What you have to do: Every line in the records below that holds "HardwareProfile" must be identified and copied.

————

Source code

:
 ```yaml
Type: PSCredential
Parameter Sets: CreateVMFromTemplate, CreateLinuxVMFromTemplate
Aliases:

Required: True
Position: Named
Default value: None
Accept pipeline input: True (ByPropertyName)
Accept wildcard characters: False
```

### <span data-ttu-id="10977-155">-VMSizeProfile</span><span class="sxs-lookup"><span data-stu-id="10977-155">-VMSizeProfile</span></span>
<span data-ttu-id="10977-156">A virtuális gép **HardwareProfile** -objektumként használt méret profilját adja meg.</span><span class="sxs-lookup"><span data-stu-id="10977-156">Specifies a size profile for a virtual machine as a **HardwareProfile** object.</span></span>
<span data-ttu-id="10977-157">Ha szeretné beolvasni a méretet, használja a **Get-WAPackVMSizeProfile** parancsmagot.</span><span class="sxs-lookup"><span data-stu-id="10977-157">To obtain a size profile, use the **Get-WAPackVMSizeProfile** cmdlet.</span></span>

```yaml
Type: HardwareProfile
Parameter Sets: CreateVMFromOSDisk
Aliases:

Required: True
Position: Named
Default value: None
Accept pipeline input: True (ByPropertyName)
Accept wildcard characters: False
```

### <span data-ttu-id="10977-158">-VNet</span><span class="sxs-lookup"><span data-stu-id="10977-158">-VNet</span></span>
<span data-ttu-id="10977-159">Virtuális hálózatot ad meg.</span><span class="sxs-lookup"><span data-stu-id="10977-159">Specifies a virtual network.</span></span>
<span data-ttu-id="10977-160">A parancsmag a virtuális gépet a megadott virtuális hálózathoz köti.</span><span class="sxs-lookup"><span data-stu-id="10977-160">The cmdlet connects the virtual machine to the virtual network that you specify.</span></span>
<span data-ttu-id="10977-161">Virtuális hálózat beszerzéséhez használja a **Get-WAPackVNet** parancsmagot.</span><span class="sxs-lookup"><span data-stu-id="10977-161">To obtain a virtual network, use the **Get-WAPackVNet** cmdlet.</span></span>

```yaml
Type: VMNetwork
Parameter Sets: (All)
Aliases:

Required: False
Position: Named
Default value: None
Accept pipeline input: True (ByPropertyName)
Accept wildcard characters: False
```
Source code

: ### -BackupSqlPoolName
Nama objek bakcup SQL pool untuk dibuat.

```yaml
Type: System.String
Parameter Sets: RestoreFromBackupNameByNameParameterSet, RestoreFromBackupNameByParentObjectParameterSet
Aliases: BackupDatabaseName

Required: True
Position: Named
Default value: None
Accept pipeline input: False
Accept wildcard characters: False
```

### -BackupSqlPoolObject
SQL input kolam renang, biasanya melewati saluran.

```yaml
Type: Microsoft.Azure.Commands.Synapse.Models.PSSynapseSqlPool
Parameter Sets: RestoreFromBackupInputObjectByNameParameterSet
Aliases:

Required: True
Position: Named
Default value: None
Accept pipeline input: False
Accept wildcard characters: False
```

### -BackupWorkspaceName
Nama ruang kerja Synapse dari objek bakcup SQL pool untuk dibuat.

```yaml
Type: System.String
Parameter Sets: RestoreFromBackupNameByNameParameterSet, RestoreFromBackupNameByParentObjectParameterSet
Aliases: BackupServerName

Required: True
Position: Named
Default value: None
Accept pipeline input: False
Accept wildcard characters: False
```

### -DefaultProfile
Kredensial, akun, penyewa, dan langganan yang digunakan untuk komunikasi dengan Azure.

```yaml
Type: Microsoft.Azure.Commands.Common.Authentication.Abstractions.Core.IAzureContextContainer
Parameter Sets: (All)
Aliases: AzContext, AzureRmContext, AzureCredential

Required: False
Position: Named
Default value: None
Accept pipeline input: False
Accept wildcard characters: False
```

————

Answer to the exercise:
<span data-ttu-id="10977-156">A virtuális gép **HardwareProfile** -objektumként használt méret profilját adja meg.</span><span class="sxs-lookup"><span data-stu-id="10977-156">Specifies a size profile for a virtual machine as a **HardwareProfile** object.</span></span>
Type: HardwareProfile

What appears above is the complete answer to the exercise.